Growing up, graduating high school and going to church in Cleveland’s Glenville neighborhood gives Tim Coleman strong community roots. When a new business moved in to this underdeveloped community, the 54-year-old native decided to apply.
Since 2009, the Glenville-based business – Evergreen Laundry Cooperative – has provided jobs to Clevelanders from all walks of life, with a focus on hiring the long-term unemployed and ending cycles of poverty.
Thanks to his job as a truck driver to and from the nursing homes, hospitals and hotels the laundry co-op serves, Coleman has become a first-time homeowner and provided his family with a steady income. Before Evergreen opened its doors, he had been out of work for more than a year. Now, he sits on Evergreen’s board of trustees.
As a co-op, employees can become part owners in the company and share in its profits. “It’s more than just a job,” says Coleman. “Your name is on that company. It may be 1 percent, but we have a piece of it. That means a lot.”
General manager Claudia Oates has seen Coleman’s transformation. “He’s had a difficult background, but he managed to put himself in a different situation and make retirement goals,” she says.
Last year was the first time the laundry service made a profit, which were distributed to employee owners. A portion of the profits go into retirement funds.
“In the first five years, we were losing money, and a lot of grants kept us open,” says Coleman. “Older employees put in volunteer time to keep the doors open, but we stuck with it and now see a profit.”
Glenville is part of Greater University Circle on Cleveland’s east side. Major institutions in the area, such as Cleveland Clinic and Case Western Reserve University, invested in start-up costs so that the laundry service could thrive. They see economic growth in its surrounding neighborhoods, which have high poverty rates, as good for business and the community as a whole.
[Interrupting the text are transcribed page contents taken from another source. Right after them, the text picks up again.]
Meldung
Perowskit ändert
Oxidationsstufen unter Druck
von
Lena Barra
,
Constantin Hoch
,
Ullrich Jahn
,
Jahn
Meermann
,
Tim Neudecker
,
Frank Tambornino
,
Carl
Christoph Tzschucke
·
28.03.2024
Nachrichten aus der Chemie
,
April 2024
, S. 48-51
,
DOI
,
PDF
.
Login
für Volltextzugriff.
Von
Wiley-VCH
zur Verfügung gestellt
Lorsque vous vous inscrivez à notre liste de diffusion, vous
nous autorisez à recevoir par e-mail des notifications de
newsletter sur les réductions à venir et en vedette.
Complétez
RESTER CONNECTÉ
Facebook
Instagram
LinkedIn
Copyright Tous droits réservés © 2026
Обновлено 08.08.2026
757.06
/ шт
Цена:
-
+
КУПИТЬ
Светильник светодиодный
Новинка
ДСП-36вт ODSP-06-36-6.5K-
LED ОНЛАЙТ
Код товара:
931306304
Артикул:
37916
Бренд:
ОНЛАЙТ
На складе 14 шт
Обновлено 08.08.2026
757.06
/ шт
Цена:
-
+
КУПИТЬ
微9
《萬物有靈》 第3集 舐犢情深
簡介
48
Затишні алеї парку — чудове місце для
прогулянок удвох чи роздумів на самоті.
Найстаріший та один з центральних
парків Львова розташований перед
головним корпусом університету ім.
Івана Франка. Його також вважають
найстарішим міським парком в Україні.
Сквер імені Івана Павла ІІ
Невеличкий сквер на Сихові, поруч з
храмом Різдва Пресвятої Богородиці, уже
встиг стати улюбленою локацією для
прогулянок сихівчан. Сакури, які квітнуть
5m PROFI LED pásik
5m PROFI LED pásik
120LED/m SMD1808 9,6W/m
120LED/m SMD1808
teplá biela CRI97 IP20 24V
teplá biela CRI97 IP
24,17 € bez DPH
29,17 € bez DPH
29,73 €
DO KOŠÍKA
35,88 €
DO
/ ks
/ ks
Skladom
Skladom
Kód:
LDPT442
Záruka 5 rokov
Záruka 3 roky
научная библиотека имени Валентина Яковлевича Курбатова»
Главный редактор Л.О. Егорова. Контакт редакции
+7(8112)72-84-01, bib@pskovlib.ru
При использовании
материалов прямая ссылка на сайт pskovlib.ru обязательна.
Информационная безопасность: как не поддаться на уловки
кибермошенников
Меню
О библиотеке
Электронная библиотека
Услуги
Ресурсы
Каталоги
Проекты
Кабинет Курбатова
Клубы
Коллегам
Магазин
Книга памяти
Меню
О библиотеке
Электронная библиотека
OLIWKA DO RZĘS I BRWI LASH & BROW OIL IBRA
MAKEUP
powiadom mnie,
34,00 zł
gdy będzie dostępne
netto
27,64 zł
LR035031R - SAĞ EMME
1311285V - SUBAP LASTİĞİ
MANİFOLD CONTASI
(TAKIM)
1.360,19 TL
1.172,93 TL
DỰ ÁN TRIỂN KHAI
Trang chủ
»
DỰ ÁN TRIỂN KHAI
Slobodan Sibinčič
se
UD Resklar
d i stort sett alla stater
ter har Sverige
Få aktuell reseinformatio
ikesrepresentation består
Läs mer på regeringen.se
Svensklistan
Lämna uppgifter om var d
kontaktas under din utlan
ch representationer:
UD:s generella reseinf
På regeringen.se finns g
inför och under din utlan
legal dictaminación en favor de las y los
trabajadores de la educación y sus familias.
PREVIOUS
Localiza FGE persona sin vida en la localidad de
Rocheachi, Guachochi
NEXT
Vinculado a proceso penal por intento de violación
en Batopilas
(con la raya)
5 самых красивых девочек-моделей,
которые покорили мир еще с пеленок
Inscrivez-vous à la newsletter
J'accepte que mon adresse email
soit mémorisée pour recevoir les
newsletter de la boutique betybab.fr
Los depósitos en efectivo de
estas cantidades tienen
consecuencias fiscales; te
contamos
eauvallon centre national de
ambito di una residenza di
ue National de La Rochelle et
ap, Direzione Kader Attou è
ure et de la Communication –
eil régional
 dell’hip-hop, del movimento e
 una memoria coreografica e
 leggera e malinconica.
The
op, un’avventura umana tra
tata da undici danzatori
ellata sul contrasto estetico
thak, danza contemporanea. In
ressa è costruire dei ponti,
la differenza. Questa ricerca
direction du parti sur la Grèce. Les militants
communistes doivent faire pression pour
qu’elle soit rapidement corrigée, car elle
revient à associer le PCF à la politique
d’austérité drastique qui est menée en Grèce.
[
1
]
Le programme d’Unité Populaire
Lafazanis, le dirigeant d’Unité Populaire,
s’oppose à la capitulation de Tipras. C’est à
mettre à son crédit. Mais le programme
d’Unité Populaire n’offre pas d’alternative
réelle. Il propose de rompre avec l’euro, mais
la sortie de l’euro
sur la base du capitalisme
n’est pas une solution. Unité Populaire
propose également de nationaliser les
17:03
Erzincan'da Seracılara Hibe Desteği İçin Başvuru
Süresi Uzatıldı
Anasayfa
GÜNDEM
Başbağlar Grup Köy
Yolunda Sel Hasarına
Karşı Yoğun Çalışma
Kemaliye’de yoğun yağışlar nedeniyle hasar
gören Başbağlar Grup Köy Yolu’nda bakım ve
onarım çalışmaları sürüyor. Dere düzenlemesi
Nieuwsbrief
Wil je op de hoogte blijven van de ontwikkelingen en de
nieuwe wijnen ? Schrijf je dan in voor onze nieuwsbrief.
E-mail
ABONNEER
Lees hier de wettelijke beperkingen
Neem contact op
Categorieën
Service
Another benefit to joining Evergreen’s team is the housing program. Glenville homes are renovated and purchased by employees without a down payment. The monthly mortgage comes out of their paychecks. In five years, employees will pay the full price of the home. The Cleveland Housing Authority and property tax forgiveness from Cuyahoga County helped make it possible.
“Glenville has a lot of abandoned houses that are fixed up and helping the neighborhood,” says Coleman of the program.
Evergreen also focuses on eco-friendly practices, becoming the region’s first LEED (Leadership in Energy and Environmental Design) Gold commercial laundry facility.
With a business design created in part by the Democracy Collaborative, which has a Cleveland office, Evergreen’s success is being called “The Cleveland Model” and studied for implementation in various locations, including Milwaukee; Jacksonville, Florida; and the United Kingdom. The model is about community wealth-building to keep capital within the area and in residents’ hands.
Along with laundry, Evergreen Cooperatives operates Green City Growers, which offers fresh produce to local food servers, and Evergreen Energy Solutions, an environmentally conscious energy service.
“It gave us an opportunity to help our neighborhood and help ourselves,” says Coleman. “We could have folded but we stayed and worked. We know we’re helping other people get employed as well. It’s a blessing to know that you helped make it happen.”